Saved entries:

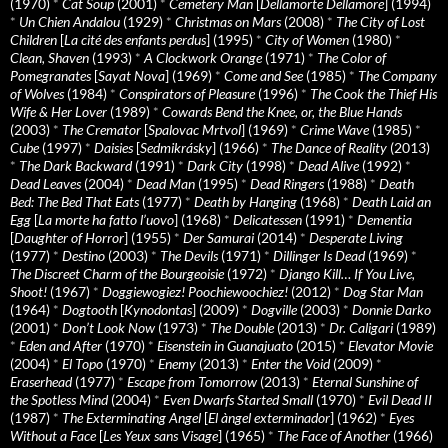
(1970)
*
Cat Soup
(2001)
*
Cemetery Man
[
Dellamorte Dellamore
] (1994)
*
Un Chien Andalou
(1929)
*
Christmas on Mars
(2008)
*
The City of Lost
Children
[
La cité des enfants perdus
] (1995)
*
City of Women
(1980)
*
Clean, Shaven
(1993)
*
A Clockwork Orange
(1971)
*
The Color of
Pomegranates
[
Sayat Nova
] (1969)
*
Come and See
(1985)
*
The Company
of Wolves
(1984)
*
Conspirators of Pleasure
(1996)
*
The Cook the Thief His
Wife & Her Lover
(1989)
*
Cowards Bend the Knee, or, the Blue Hands
(2003)
*
The Cremator
[
Spalovac Mrtvol
] (1969)
*
Crime Wave
(1985)
*
Cube
(1997)
*
Daisies
[
Sedmikrásky
] (1966)
*
The Dance of Reality
(2013)
*
The Dark Backward
(1991)
*
Dark City
(1998)
*
Dead Alive
(1992)
*
Dead Leaves
(2004)
*
Dead Man
(1995)
*
Dead Ringers
(1988)
*
Death
Bed: The Bed That Eats
(1977)
*
Death by Hanging
(1968)
*
Death Laid an
Egg
[
La morte ha fatto l’uovo
] (1968)
*
Delicatessen
(1991)
*
Dementia
[
Daughter of Horror
] (1955)
*
Der Samurai
(2014)
*
Desperate Living
(1977)
*
Destino
(2003)
*
The Devils
(1971)
*
Dillinger Is Dead
(1969)
*
The Discreet Charm of the Bourgeoisie
(1972)
*
Django Kill… If You Live,
Shoot!
(1967)
*
Doggiewogiez! Poochiewoochiez!
(2012)
*
Dog Star Man
(1964)
*
Dogtooth
[
Kynodontas
] (2009)
*
Dogville
(2003)
*
Donnie Darko
(2001)
*
Don’t Look Now
(1973)
*
The Double
(2013)
*
Dr. Caligari
(1989)
*
Eden and After
(1970)
*
Eisenstein in Guanajuato
(2015)
*
Elevator Movie
(2004)
*
El Topo
(1970)
*
Enemy
(2013)
*
Enter the Void
(2009)
*
Eraserhead
(1977)
*
Escape from Tomorrow
(2013)
*
Eternal Sunshine of
the Spotless Mind
(2004)
*
Even Dwarfs Started Small
(1970)
*
Evil Dead II
(1987)
*
The Exterminating Angel
[
El àngel exterminador
] (1962)
*
Eyes
Without a Face
[
Les Yeux sans Visage
] (1965)
*
The Face of Another
(1966)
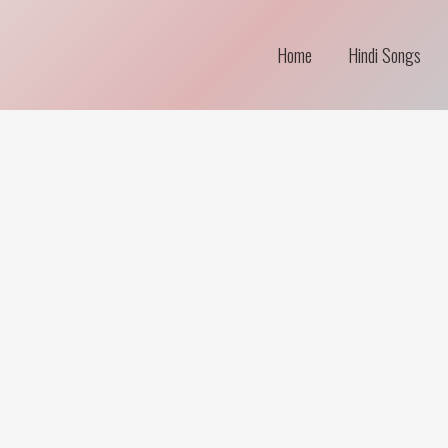
Home
Hindi Songs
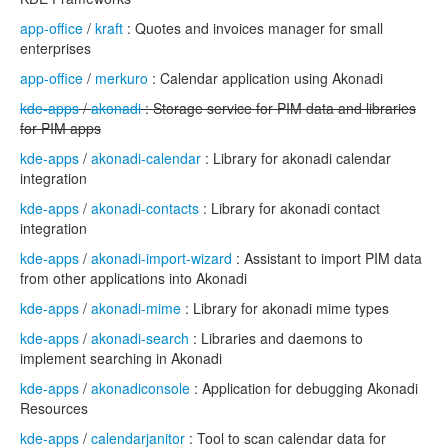
app-office
/
kraft
: Quotes and invoices manager for small
enterprises
app-office
/
merkuro
: Calendar application using Akonadi
kde-apps
/
akonadi
: Storage service for PIM data and libraries
for PIM apps
kde-apps
/
akonadi-calendar
: Library for akonadi calendar
integration
kde-apps
/
akonadi-contacts
: Library for akonadi contact
integration
kde-apps
/
akonadi-import-wizard
: Assistant to import PIM data
from other applications into Akonadi
kde-apps
/
akonadi-mime
: Library for akonadi mime types
kde-apps
/
akonadi-search
: Libraries and daemons to
implement searching in Akonadi
kde-apps
/
akonadiconsole
: Application for debugging Akonadi
Resources
kde-apps
/
calendarjanitor
: Tool to scan calendar data for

→ TASK
Drop every picture and repeat the rest of the entries exactly.

→ ANSWER SECTION
(1970)
*
Cat Soup
(2001)
*
Cemetery Man
[
Dellamorte Dellamore
] (1994)
*
Un Chien Andalou
(1929)
*
Christmas on Mars
(2008)
*
The City of Lost
Children
[
La cité des enfants perdus
] (1995)
*
City of Women
(1980)
*
Clean, Shaven
(1993)
*
A Clockwork Orange
(1971)
*
The Color of
Pomegranates
[
Sayat Nova
] (1969)
*
Come and See
(1985)
*
The Company
of Wolves
(1984)
*
Conspirators of Pleasure
(1996)
*
The Cook the Thief His
Wife & Her Lover
(1989)
*
Cowards Bend the Knee, or, the Blue Hands
(2003)
*
The Cremator
[
Spalovac Mrtvol
] (1969)
*
Crime Wave
(1985)
*
Cube
(1997)
*
Daisies
[
Sedmikrásky
] (1966)
*
The Dance of Reality
(2013)
*
The Dark Backward
(1991)
*
Dark City
(1998)
*
Dead Alive
(1992)
*
Dead Leaves
(2004)
*
Dead Man
(1995)
*
Dead Ringers
(1988)
*
Death
Bed: The Bed That Eats
(1977)
*
Death by Hanging
(1968)
*
Death Laid an
Egg
[
La morte ha fatto l’uovo
] (1968)
*
Delicatessen
(1991)
*
Dementia
[
Daughter of Horror
] (1955)
*
Der Samurai
(2014)
*
Desperate Living
(1977)
*
Destino
(2003)
*
The Devils
(1971)
*
Dillinger Is Dead
(1969)
*
The Discreet Charm of the Bourgeoisie
(1972)
*
Django Kill… If You Live,
Shoot!
(1967)
*
Doggiewogiez! Poochiewoochiez!
(2012)
*
Dog Star Man
(1964)
*
Dogtooth
[
Kynodontas
] (2009)
*
Dogville
(2003)
*
Donnie Darko
(2001)
*
Don’t Look Now
(1973)
*
The Double
(2013)
*
Dr. Caligari
(1989)
*
Eden and After
(1970)
*
Eisenstein in Guanajuato
(2015)
*
Elevator Movie
(2004)
*
El Topo
(1970)
*
Enemy
(2013)
*
Enter the Void
(2009)
*
Eraserhead
(1977)
*
Escape from Tomorrow
(2013)
*
Eternal Sunshine of
the Spotless Mind
(2004)
*
Even Dwarfs Started Small
(1970)
*
Evil Dead II
(1987)
*
The Exterminating Angel
[
El àngel exterminador
] (1962)
*
Eyes
Without a Face
[
Les Yeux sans Visage
] (1965)
*
The Face of Another
(1966)
Home
Hindi Songs
app-office
/
kraft
: Quotes and invoices manager for small
enterprises
app-office
/
merkuro
: Calendar application using Akonadi
kde-apps
/
akonadi
: Storage service for PIM data and libraries
for PIM apps
kde-apps
/
akonadi-calendar
: Library for akonadi calendar
integration
kde-apps
/
akonadi-contacts
: Library for akonadi contact
integration
kde-apps
/
akonadi-import-wizard
: Assistant to import PIM data
from other applications into Akonadi
kde-apps
/
akonadi-mime
: Library for akonadi mime types
kde-apps
/
akonadi-search
: Libraries and daemons to
implement searching in Akonadi
kde-apps
/
akonadiconsole
: Application for debugging Akonadi
Resources
kde-apps
/
calendarjanitor
: Tool to scan calendar data for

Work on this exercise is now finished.